Ce basculement s’inscrit dans une série de transformations interconnectées : fonte accélérée des glaces du Groenland, ralentissement de la circulation océanique atlantique (AMOC), perturbations de l’Amazonie et dégel du permafrost sibérien. Ces points de bascule, évalués à une vingtaine par les chercheurs, risquent d’entrer en cascade. La perte des coraux pourrait amplifier d’autres déséquilibres climatiques en réduisant la capacité de l’océan à stocker le carbone. « Les points de bascule concernant la biosphère se rapprochent plus vite qu’on ne le pensait », rappellent les auteurs du rapport dans Reporterre. Pour Tim Lenton, il n’est plus temps de parler d’hypothèses : « Nous ne pouvons plus parler des points de bascule comme d’un risque futur. »
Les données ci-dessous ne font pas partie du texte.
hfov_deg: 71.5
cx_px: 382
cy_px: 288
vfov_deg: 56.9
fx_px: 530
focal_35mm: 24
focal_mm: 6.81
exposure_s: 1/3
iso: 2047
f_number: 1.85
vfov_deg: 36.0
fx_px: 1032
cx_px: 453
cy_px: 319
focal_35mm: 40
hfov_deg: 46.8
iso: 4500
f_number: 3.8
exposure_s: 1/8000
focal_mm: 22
Un changement de paradigme pour la gouvernance mondiale du climat
Les scientifiques insistent sur l’urgence d’une réponse politique à la hauteur du choc écologique. Le rapport, co-signé par 160 chercheurs issus de 23 pays, appelle à reconsidérer les stratégies de gouvernance climatique avant la COP30 prévue au Brésil. Les points de bascule, une fois franchis, ne peuvent être « désactivés » par des mesures graduelles. Ils exigent des interventions rapides, massives et coordonnées. « Cela exige une action immédiate et sans précédent », martèle Tim Lenton dans Le Monde. Selon lui, le coût de l’inaction dépasse désormais celui de la transition : retarder l’abandon des énergies fossiles multipliera les effets systémiques du dérèglement climatique.
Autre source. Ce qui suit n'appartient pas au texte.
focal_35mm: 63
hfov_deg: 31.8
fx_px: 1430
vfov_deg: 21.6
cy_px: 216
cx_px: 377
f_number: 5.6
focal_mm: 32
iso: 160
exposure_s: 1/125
À mesure que les coraux meurent, les littoraux s’exposent à une érosion accrue, les pêcheries déclinent et les populations les plus pauvres subissent de plein fouet l’instabilité écologique. Les chercheurs du Stockholm Resilience Centre soulignent que les récifs tropicaux fonctionnaient comme des amortisseurs du système océanique. Leur effondrement entraîne une perte de résilience planétaire : « Les récifs coralliens tropicaux ont franchi leur point de bascule et subissent un dépérissement sans précédent », a indiqué la déclaration finale du comité Global Tipping Points.
Le système Terre a entamé une mutation imprévisible dont les conséquences sociales et économiques sont encore impossibles à estimer. Les institutions financières et les gouvernements sont désormais confrontés à un dilemme : maintenir les objectifs de croissance dans un monde écologiquement instable, ou redéfinir la valeur économique autour de la durabilité. L’économie bleue, centrée sur la pêche, l’aquaculture et le tourisme côtier, représente près de 2 500 milliards de dollars par an selon la Banque mondiale. Or, une part substantielle de cette valeur dépend des coraux, dont la disparition pourrait réduire de moitié la productivité de certaines zones tropicales.
Face à cette bascule, les auteurs du rapport appellent à une coordination internationale urgente : réduction drastique des émissions avant 2030, investissements massifs dans la restauration marine et renforcement des zones protégées. Mais la restauration ne suffira pas, une fois franchi, un point de bascule ne revient pas en arrière. Les coraux, premiers témoins de cette irréversibilité, deviennent le symbole d’un monde qui doit repenser son rapport à la stabilité climatique.